> _THE RECORDS_:
————

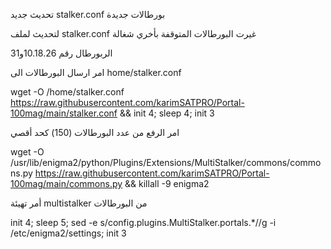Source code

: تحديث جديد stalker.conf
بورطالات جديدة ​


لتحديث لملف stalker.conf
غيرت البورطالات المتوقفة بأخري شغالة

الربورطال رقم 10.18.26و31

امر ارسال البورطالات الى home/stalker.conf

wget -O /home/stalker.conf https://raw.githubusercontent.com/karimSATPRO/Portal-100mag/main/stalker.conf && init 4; sleep 4; init 3

امر الرفع من عدد البورطالات (150) كحد أقصي

wget -O /usr/lib/enigma2/python/Plugins/Extensions/MultiStalker/commons/commons.py https://raw.githubusercontent.com/karimSATPRO/Portal-100mag/main/commons.py && killall -9 enigma2

أمر تهيئة multistalker من البورطالات


init 4; sleep 5; sed -e s/config.plugins.MultiStalker.portals.*//g -i /etc/enigma2/settings; init 3
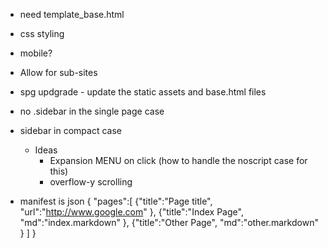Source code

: * need template_base.html
* css styling
* mobile?
* Allow for sub-sites
* spg updgrade - update the static assets and base.html files
* no .sidebar in the single page case
* sidebar in compact case
    - Ideas
        + Expansion MENU on click (how to handle the noscript case for this)
        + overflow-y scrolling

* manifest is json
    {
        "pages":[
            {"title":"Page title", "url":"http://www.google.com" },
            {"title":"Index Page", "md":"index.markdown" },
            {"title":"Other Page", "md":"other.markdown" }
        ]
    }

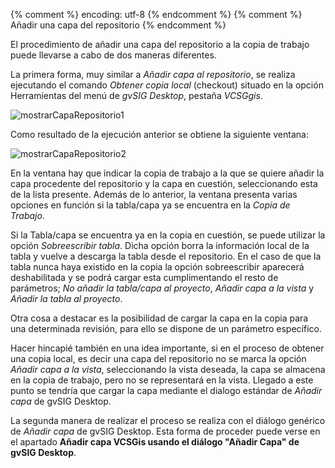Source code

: {% comment %} encoding: utf-8 {% endcomment %}
{% comment %} Añadir una capa del repositorio {% endcomment %} 


El procedimiento de añadir una capa del repositorio a la copia de trabajo puede llevarse a cabo de dos maneras diferentes.

La primera forma, muy similar a *Añadir capa al repositorio*, se realiza ejecutando el comando *Obtener copia local* (checkout) situado en la opción Herramientas  del menú de *gvSIG Desktop*, pestaña *VCSGgis*.

![mostrarCapaRepositorio1](anadir_una_capa_del_repositorio_files/28_checkout.png)

Como resultado de la ejecución anterior se obtiene la siguiente ventana:

![mostrarCapaRepositorio2](anadir_una_capa_del_repositorio_files/29_checkout_win.png)

En la ventana hay que indicar la copia de trabajo a la que se quiere añadir la capa procedente del repositorio y la capa en cuestión, seleccionando esta de la lista presente. Además de lo anterior, la ventana presenta varias opciones en función si la tabla/capa ya se encuentra en la *Copia de Trabajo*.

Si la Tabla/capa se encuentra ya en la copia en cuestión, se puede utilizar la opción *Sobreescribir tabla*. Dicha opción borra la información local de la tabla y vuelve a descarga la tabla desde el repositorio. En el caso de que la tabla nunca haya existido en la copia la opción sobreescribir aparecerá deshabilitada y se podrá cargar esta cumplimentando el resto de parámetros; *No añadir la tabla/capa al proyecto*, *Añadir capa a la vista* y *Añadir la tabla al proyecto*.

Otra cosa a destacar es la posibilidad de cargar la capa en la copia para una determinada revisión, para ello se dispone de un parámetro específico.

Hacer hincapié también en una idea importante, si en el proceso de obtener una copia local, es decir una capa del repositorio no se marca la opción *Añadir capa a la vista*, seleccionando la vista deseada, la capa se almacena en la copia de trabajo, pero no se representará en la vista. Llegado a este punto se tendría que cargar la capa mediante el dialogo estándar de *Añadir capa* de gvSIG Desktop.

 La segunda manera de realizar el proceso se realiza con el diálogo genérico de *Añadir capa* de gvSIG Desktop. Esta forma de proceder puede verse en el apartado **Añadir capa VCSGis usando el diálogo "Añadir Capa" de gvSIG Desktop**.


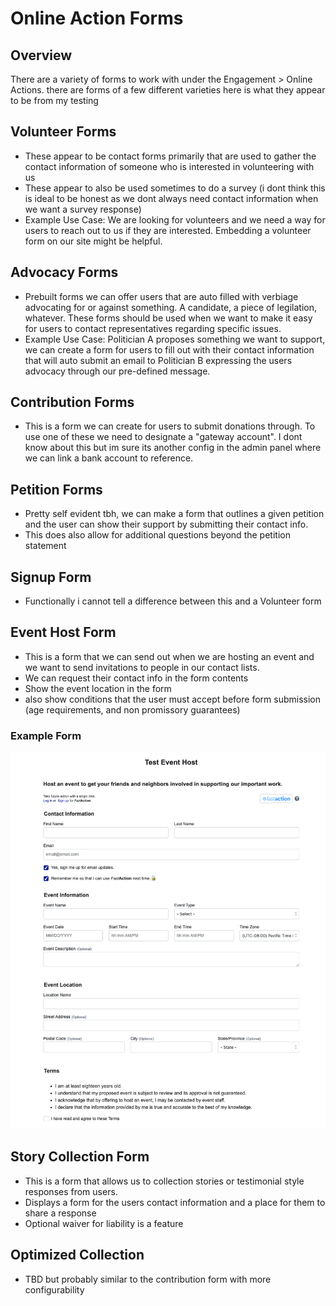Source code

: # Online Action Forms

## Overview
There are a variety of forms to work with under the Engagement > Online Actions. there are forms of a few different varieties here is what they appear to be from my testing

## Volunteer Forms
- These appear to be contact forms primarily that are used to gather the contact information of someone who is interested in volunteering with us
- These appear to also be used sometimes to do a survey (i dont think this is ideal to be honest as we dont always need contact information when we want a survey response)
- Example Use Case: We are looking for volunteers and we need a way for users to reach out to us if they are interested. Embedding a volunteer form on our site might be helpful.

## Advocacy Forms
- Prebuilt forms we can offer users that are auto filled with verbiage advocating for or against something. A candidate, a piece of legilation, whatever. These forms should be used when we want to make it easy for users to contact representatives regarding specific issues. 
- Example Use Case: Politician A proposes something we want to support, we can create a form for users to fill out with their contact information that will auto submit an email to Politician B expressing the users advocacy through our pre-defined message.

## Contribution Forms
- This is a form we can create for users to submit donations through. To use one of these we need to designate a "gateway account". I dont know about this but im sure its another config in the admin panel where we can link a bank account to reference.

## Petition Forms
- Pretty self evident tbh, we can make a form that outlines a given petition and the user can show their support by submitting their contact info. 
- This does also allow for additional questions beyond the petition statement

## Signup Form
- Functionally i cannot tell a difference between this and a Volunteer form

## Event Host Form
- This is a form that we can send out when we are hosting an event and we want to send invitations to people in our contact lists.
- We can request their contact info in the form contents
- Show the event location in the form
- also show conditions that the user must accept before form submission (age requirements, and non promissory guarantees)

### Example Form
<img src="./assets/event-host-form.png">

## Story Collection Form
- This is a form that allows us to collection stories or testimonial style responses from users.
- Displays a form for the users contact information and a place for them to share a response
- Optional waiver for liability is a feature

## Optimized Collection
- TBD but probably similar to the contribution form with more configurability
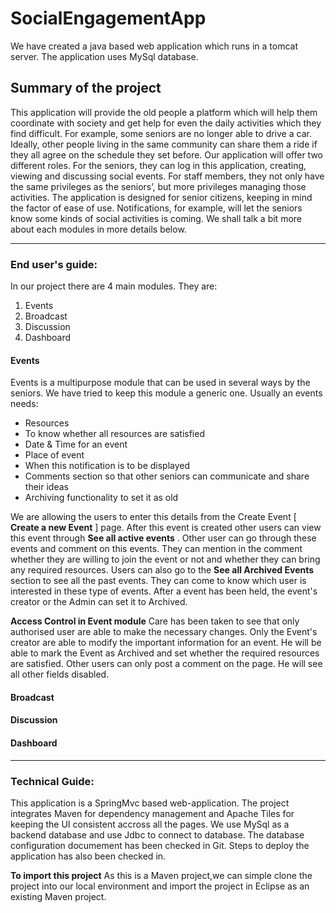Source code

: # SocialEngagementApp

We have created a java based web application which runs in a tomcat server. The 
application uses MySql database.

## Summary of the project
This application will provide the old people a platform which will help them 
coordinate with society and get help for even the daily activities which they 
find difficult. For example, some seniors are no longer able to drive a car. 
Ideally, other people living in the same community can share them a ride if they
all agree on the schedule they set before. 
Our application will offer two different roles. For the seniors, they can log in
this application, creating, viewing and discussing social events. For staff 
members, they not only have the same privileges as the seniors’, but more 
privileges managing those activities. 
The application is designed for senior citizens, keeping in mind the factor of 
ease of use. Notifications, for example, will let the seniors know some kinds of
social activities is coming.
We shall talk a bit more about each modules in more details below.

--------------------------------------
### End user's guide:
In our project there are 4 main modules. They are:
1. Events
2. Broadcast
3. Discussion
4. Dashboard

#### Events
Events is a multipurpose module that can be used in several ways by the seniors. 
We have tried to keep this module a generic one. Usually an events needs:
- Resources
- To know whether all resources are satisfied
- Date & Time for an event
- Place of event
- When this notification is to be displayed 
- Comments section so that other seniors can communicate and share their ideas
- Archiving functionality to set it as old

We are allowing the users to enter this details from the Create Event [ **Create a
new Event** ] 
page. After this event is created other users can view this event through **See 
all active events** . Other user can go through these events and comment on this 
events. They can mention in the comment whether they are willing to join the event or not
and whether they can bring any required resources.
Users can also go to the **See all Archived Events** section to see all the past events.
They can come to know which user is interested in these type of events.
After a event has been held, the event's creator or the Admin can set it to Archived.

**Access Control in Event module**
Care has been taken to see that only authorised user are able to make the necessary changes.
Only the Event's creator are able to modify the important information for an event. He will 
be able to mark the Event as Archived and set whether the required resources are satisfied.
Other users can only post a comment on the page. He will see all other fields disabled.

#### Broadcast

#### Discussion

#### Dashboard

--------------------------------------

### Technical Guide:

This application is a SpringMvc based web-application. The project integrates 
Maven for dependency management and Apache Tiles for keeping the UI
consistent accross all the pages.
We use MySql as a backend database and use Jdbc to connect to database.
The database configuration documement has been checked in Git. 
Steps to deploy the application has also been checked in.

**To import this project**
As this is a Maven project,we can simple clone the project into our local 
environment and import the project in Eclipse as an existing Maven project.



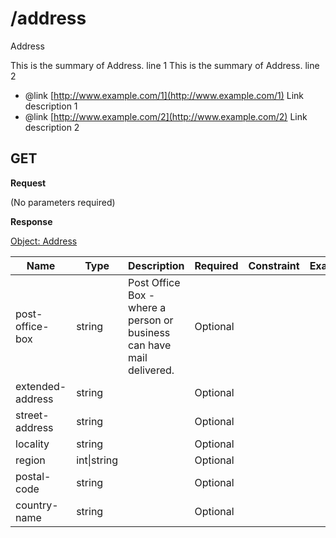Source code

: # /address
Address

This is the summary of Address. line 1
This is the summary of Address. line 2

 * @link [http://www.example.com/1](http://www.example.com/1) Link description 1
 * @link [http://www.example.com/2](http://www.example.com/2) Link description 2


## GET


**Request**

(No parameters required)

**Response**

[Object: Address](schema/address.json)

| Name  | Type  | Description | Required | Constraint | Example |
|-------|-------|-------------|----------|------------|---------| 
| post-office-box | string | Post Office Box - where a person or business can have mail delivered. | Optional |  |  |
| extended-address | string |  | Optional |  |  |
| street-address | string |  | Optional |  |  |
| locality | string |  | Optional |  |  |
| region | int&#124;string |  | Optional |  |  |
| postal-code | string |  | Optional |  |  |
| country-name | string |  | Optional |  |  |
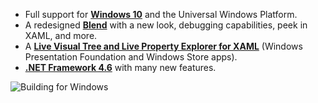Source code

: <properties
    pageTitle="Building for Windows"
    description="Windows 10 and the Universal Windows Platform brings new opportunities for developers across the full range of devices running Windows—from PCs to tablets, phones, HoloLens, Surface Hub, and soon Xbox and Raspberry Pi. Visual Studio contines to deliver the best tools for Windows."
    slug="windows2015"
    order="400"    
    keywords="visual studio, vs2015, vs, visualstudio, windows, windows 10, universal windows apps, universal windows platform"
/>
 
- Full support for **[Windows 10](windows10)** and the Universal Windows Platform.
- A redesigned **[Blend](windowsblend)** with a new look, debugging capabilities, peek in XAML, and more.
- A **[Live Visual Tree and Live Property Explorer for XAML](xamltooling)** (Windows Presentation Foundation and Windows Store apps).
- **[.NET Framework 4.6](windowsnetfx)** with many new features.


![Building for Windows](_assets/index_example.png)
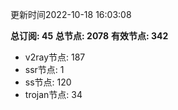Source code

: 更新时间2022-10-18 16:03:08

**总订阅: 45**
**总节点: 2078**
**有效节点: 342**
- v2ray节点: 187
- ssr节点: 1
- ss节点: 120
- trojan节点: 34
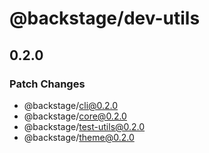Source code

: # @backstage/dev-utils

## 0.2.0

### Patch Changes

- @backstage/cli@0.2.0
- @backstage/core@0.2.0
- @backstage/test-utils@0.2.0
- @backstage/theme@0.2.0
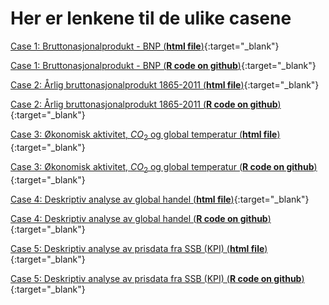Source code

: # Her er lenkene til de ulike casene

[Case 1: Bruttonasjonalprodukt - BNP (**html file**)](case_1_bnp.html){:target="_blank"}

[Case 1: Bruttonasjonalprodukt - BNP (**R code on github**)](https://github.com/uit-sok-1004-h21/cases/blob/main/case_1_bnp.R){:target="_blank"}

[Case 2: Årlig bruttonasjonalprodukt 1865-2011 (**html file**)](case_2_bnp_historisk.html){:target="_blank"}

[Case 2: Årlig bruttonasjonalprodukt 1865-2011 (**R code on github**)](https://github.com/uit-sok-1004-h21/cases/blob/main/case_2_bnp_historisk.R){:target="_blank"}

[Case 3: Økonomisk aktivitet, $CO_2$ og global temperatur (**html file**)](case_3_bnp_co2_temp.html){:target="_blank"}

[Case 3: Økonomisk aktivitet, $CO_2$ og global temperatur (**R code on github**)](https://github.com/uit-sok-1004-h21/cases/blob/main/case_3_bnp_co2_temp.R){:target="_blank"}

[Case 4: Deskriptiv analyse av global handel (**html file**)](case_4_global_handel.html){:target="_blank"}

[Case 4: Deskriptiv analyse av global handel (**R code on github**)](https://github.com/uit-sok-1004-h21/cases/blob/main/case_4_global_handel.R){:target="_blank"}

[Case 5: Deskriptiv analyse av prisdata fra SSB (KPI) (**html file**)](case_4_global_handel.html){:target="_blank"}

[Case 5: Deskriptiv analyse av prisdata fra SSB (KPI) (**R code on github**)](https://github.com/uit-sok-1004-h21/cases/blob/main/case_4_global_handel.R){:target="_blank"}

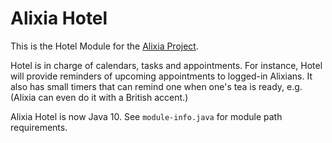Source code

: # Alixia Hotel

This is the Hotel Module for the [Alixia Project](https://github.com/markhull/Alixia).

Hotel is in charge of calendars, tasks and appointments. For instance, Hotel will provide reminders of upcoming appointments to logged-in Alixians. It also has small timers that can remind one when one's tea is ready, e.g. (Alixia can even do it with a British accent.)

Alixia Hotel is now Java 10. See `module-info.java` for module path requirements.
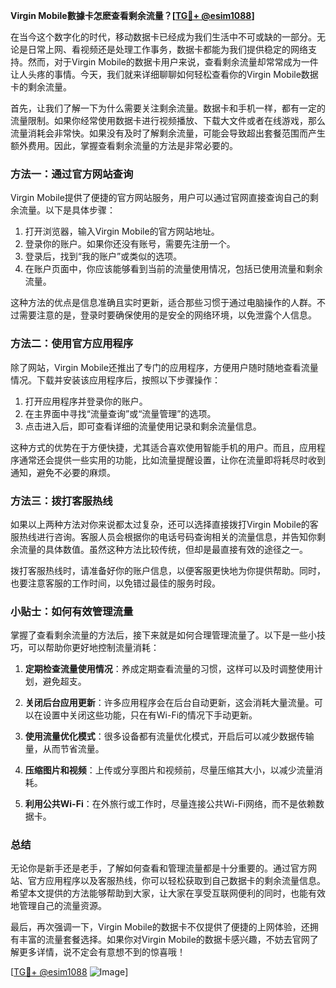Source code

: **Virgin Mobile數據卡怎麽查看剩余流量？[[TG💪+ @esim1088](https://t.me/s/esim1088)]**

在当今这个数字化的时代，移动数据卡已经成为我们生活中不可或缺的一部分。无论是日常上网、看视频还是处理工作事务，数据卡都能为我们提供稳定的网络支持。然而，对于Virgin Mobile的数据卡用户来说，查看剩余流量却常常成为一件让人头疼的事情。今天，我们就来详细聊聊如何轻松查看你的Virgin Mobile数据卡的剩余流量。

首先，让我们了解一下为什么需要关注剩余流量。数据卡和手机一样，都有一定的流量限制。如果你经常使用数据卡进行视频播放、下载大文件或者在线游戏，那么流量消耗会非常快。如果没有及时了解剩余流量，可能会导致超出套餐范围而产生额外费用。因此，掌握查看剩余流量的方法是非常必要的。

### 方法一：通过官方网站查询

Virgin Mobile提供了便捷的官方网站服务，用户可以通过官网直接查询自己的剩余流量。以下是具体步骤：

1. 打开浏览器，输入Virgin Mobile的官方网站地址。
2. 登录你的账户。如果你还没有账号，需要先注册一个。
3. 登录后，找到“我的账户”或类似的选项。
4. 在账户页面中，你应该能够看到当前的流量使用情况，包括已使用流量和剩余流量。

这种方法的优点是信息准确且实时更新，适合那些习惯于通过电脑操作的人群。不过需要注意的是，登录时要确保使用的是安全的网络环境，以免泄露个人信息。

### 方法二：使用官方应用程序

除了网站，Virgin Mobile还推出了专门的应用程序，方便用户随时随地查看流量情况。下载并安装该应用程序后，按照以下步骤操作：

1. 打开应用程序并登录你的账户。
2. 在主界面中寻找“流量查询”或“流量管理”的选项。
3. 点击进入后，即可查看详细的流量使用记录和剩余流量信息。

这种方式的优势在于方便快捷，尤其适合喜欢使用智能手机的用户。而且，应用程序通常还会提供一些实用的功能，比如流量提醒设置，让你在流量即将耗尽时收到通知，避免不必要的麻烦。

### 方法三：拨打客服热线

如果以上两种方法对你来说都太过复杂，还可以选择直接拨打Virgin Mobile的客服热线进行咨询。客服人员会根据你的电话号码查询相关的流量信息，并告知你剩余流量的具体数值。虽然这种方法比较传统，但却是最直接有效的途径之一。

拨打客服热线时，请准备好你的账户信息，以便客服更快地为你提供帮助。同时，也要注意客服的工作时间，以免错过最佳的服务时段。

### 小贴士：如何有效管理流量

掌握了查看剩余流量的方法后，接下来就是如何合理管理流量了。以下是一些小技巧，可以帮助你更好地控制流量消耗：

1. **定期检查流量使用情况**：养成定期查看流量的习惯，这样可以及时调整使用计划，避免超支。
   
2. **关闭后台应用更新**：许多应用程序会在后台自动更新，这会消耗大量流量。可以在设置中关闭这些功能，只在有Wi-Fi的情况下手动更新。

3. **使用流量优化模式**：很多设备都有流量优化模式，开启后可以减少数据传输量，从而节省流量。

4. **压缩图片和视频**：上传或分享图片和视频前，尽量压缩其大小，以减少流量消耗。

5. **利用公共Wi-Fi**：在外旅行或工作时，尽量连接公共Wi-Fi网络，而不是依赖数据卡。

### 总结

无论你是新手还是老手，了解如何查看和管理流量都是十分重要的。通过官方网站、官方应用程序以及客服热线，你可以轻松获取到自己数据卡的剩余流量信息。希望本文提供的方法能够帮助到大家，让大家在享受互联网便利的同时，也能有效地管理自己的流量资源。

最后，再次强调一下，Virgin Mobile的数据卡不仅提供了便捷的上网体验，还拥有丰富的流量套餐选择。如果你对Virgin Mobile的数据卡感兴趣，不妨去官网了解更多详情，说不定会有意想不到的惊喜哦！

[[TG💪+ @esim1088](https://t.me/s/esim1088) ![Image](https://i.postimg.cc/4NQfJmqS/Snipaste-2025-05-13-00-14-12.png)]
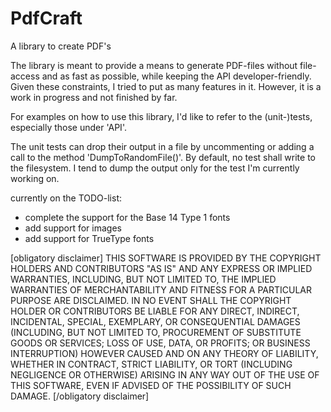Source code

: PdfCraft
========

A library to create PDF's

The library is meant to provide a means to generate PDF-files without file-access and as fast as possible, while keeping the API developer-friendly. Given these constraints, I tried to put as many features in it. However, it is a work in progress and not finished by far.

For examples on how to use this library, I'd like to refer to the (unit-)tests, especially those under 'API'.

The unit tests can drop their output in a file by uncommenting or adding a call to the method 'DumpToRandomFile()'. By default, no test shall write to the filesystem. I tend to dump the output only for the test I'm currently working on.

currently on the TODO-list:
- complete the support for the Base 14 Type 1 fonts
- add support for images
- add support for TrueType fonts



[obligatory disclaimer]
THIS SOFTWARE IS PROVIDED BY THE COPYRIGHT HOLDERS AND CONTRIBUTORS "AS IS" AND ANY EXPRESS OR IMPLIED WARRANTIES, INCLUDING, BUT NOT LIMITED TO, THE IMPLIED WARRANTIES OF MERCHANTABILITY AND FITNESS FOR A PARTICULAR PURPOSE ARE DISCLAIMED. IN NO EVENT SHALL THE COPYRIGHT HOLDER OR CONTRIBUTORS BE LIABLE FOR ANY DIRECT, INDIRECT, INCIDENTAL, SPECIAL, EXEMPLARY, OR CONSEQUENTIAL DAMAGES (INCLUDING, BUT NOT LIMITED TO, PROCUREMENT OF SUBSTITUTE GOODS OR SERVICES; LOSS OF USE, DATA, OR PROFITS; OR BUSINESS INTERRUPTION) HOWEVER CAUSED AND ON ANY THEORY OF LIABILITY, WHETHER IN CONTRACT, STRICT LIABILITY, OR TORT (INCLUDING NEGLIGENCE OR OTHERWISE) ARISING IN ANY WAY OUT OF THE USE OF THIS SOFTWARE, EVEN IF ADVISED OF THE POSSIBILITY OF SUCH DAMAGE.
[/obligatory disclaimer]
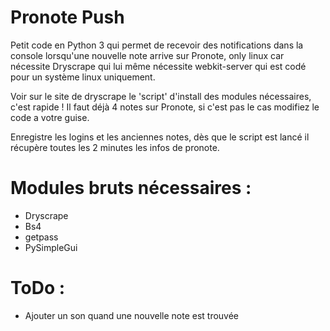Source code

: # Pronote Push
Petit code en Python 3 qui permet de recevoir des notifications dans la console lorsqu'une nouvelle note arrive sur Pronote, only linux car nécessite Dryscrape qui lui même nécessite webkit-server qui est codé pour un système linux uniquement.

Voir sur le site de dryscrape le 'script' d'install des modules nécessaires, c'est rapide !
Il faut déjà 4 notes sur Pronote, si c'est pas le cas modifiez le code a votre guise.

Enregistre les logins et les anciennes notes, dès que le script est lancé il récupère toutes les 2 minutes les infos de pronote.

# Modules bruts nécessaires : 
- Dryscrape
- Bs4 
- getpass
- PySimpleGui

# ToDo : 
- Ajouter un son quand une nouvelle note est trouvée 
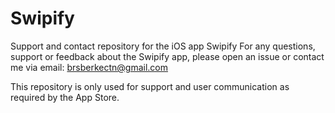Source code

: # Swipify
Support and contact repository for the iOS app Swipify
For any questions, support or feedback about the Swipify app, please open an issue or contact me via email: brsberkectn@gmail.com

This repository is only used for support and user communication as required by the App Store.
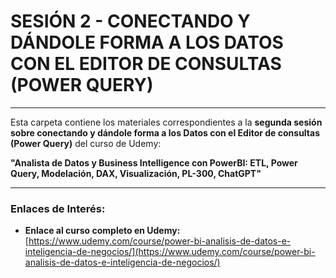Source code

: # SESIÓN 2 - CONECTANDO Y DÁNDOLE FORMA A LOS DATOS CON EL EDITOR DE CONSULTAS (POWER QUERY)

---

Esta carpeta contiene los materiales correspondientes a la **segunda sesión sobre conectando y dándole forma a los Datos con el Editor de consultas (Power Query)** del curso de Udemy:

**"Analista de Datos y Business Intelligence con PowerBI: ETL, Power Query, Modelación, DAX, Visualización, PL-300, ChatGPT"**

---

### Enlaces de Interés:

* **Enlace al curso completo en Udemy:**
    [https://www.udemy.com/course/power-bi-analisis-de-datos-e-inteligencia-de-negocios/](https://www.udemy.com/course/power-bi-analisis-de-datos-e-inteligencia-de-negocios/)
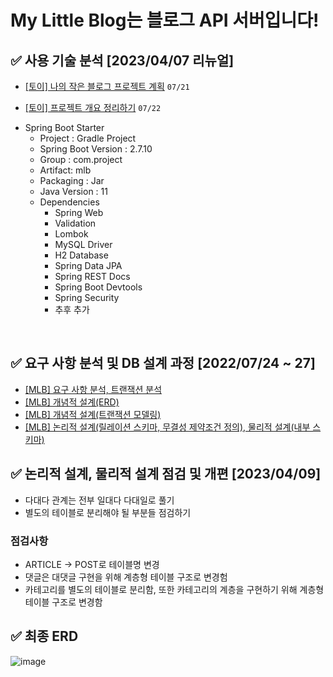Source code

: 
# My Little Blog는 블로그 API 서버입니다!

## ✅ 사용 기술 분석 [2023/04/07 리뉴얼]

 * [[토이] 나의 작은 블로그 프로젝트 계획](https://www.notion.so/2bf997970a89499eb8f98a26c9e4fb55) `07/21`

 * [[토이] 프로젝트 개요 정리하기](https://www.notion.so/2cf661a9ff3e4e16ae21132f90a2ba91) `07/22`
    
  - Spring Boot Starter
      - Project : Gradle Project
      - Spring Boot Version : 2.7.10
      - Group : com.project
      - Artifact: mlb
      - Packaging : Jar
      - Java Version : 11
      - Dependencies
          - Spring Web
          - Validation
          - Lombok
          - MySQL Driver
          - H2 Database
          - Spring Data JPA
          - Spring REST Docs
          - Spring Boot Devtools
          - Spring Security
          - 추후 추가

<br>

## ✅ 요구 사항 분석 및 DB 설계 과정 [2022/07/24 ~ 27]
- [[MLB] 요구 사항 분석, 트랜잭션 분석](https://www.notion.so/MLB-1daf2a960b074ce494d53a1ba5324410)
- [[MLB] 개념적 설계(ERD)](https://www.notion.so/MLB-ERD-764e69d67974466eab87a48fb2a769ca)  
- [[MLB] 개념적 설계(트랜잭션 모델링)](https://www.notion.so/MLB-5dde233abf04458eb8cc428192969d08) 
- [[MLB] 논리적 설계(릴레이션 스키마, 무결성 제약조건 정의), 물리적 설계(내부 스키마)](https://www.notion.so/MLB-914e6d0f29cb4b15a4d6fd9510892acd)


## ✅ 논리적 설계, 물리적 설계 점검 및 개편 [2023/04/09]
- 다대다 관계는 전부 일대다 다대일로 풀기
- 별도의 테이블로 분리해야 될 부분들 점검하기
### 점검사항
- ARTICLE → POST로 테이블명 변경
- 댓글은 대댓글 구현을 위해 계층형 테이블 구조로 변경험
- 카테고리를 별도의 테이블로 분리함, 또한 카테고리의 계층을 구현하기 위해 계층형 테이블 구조로 변경함

## ✅ 최종 ERD
![image](https://user-images.githubusercontent.com/66772624/230731706-48db905b-186f-4f72-bfba-da047b145f17.png)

————

> _WORK REQUEST_:
Scan the material above for the string "json" and report each line where you find it.

> _RESPONSE AREA_:
* manifest is json
[Object: Address](schema/address.json)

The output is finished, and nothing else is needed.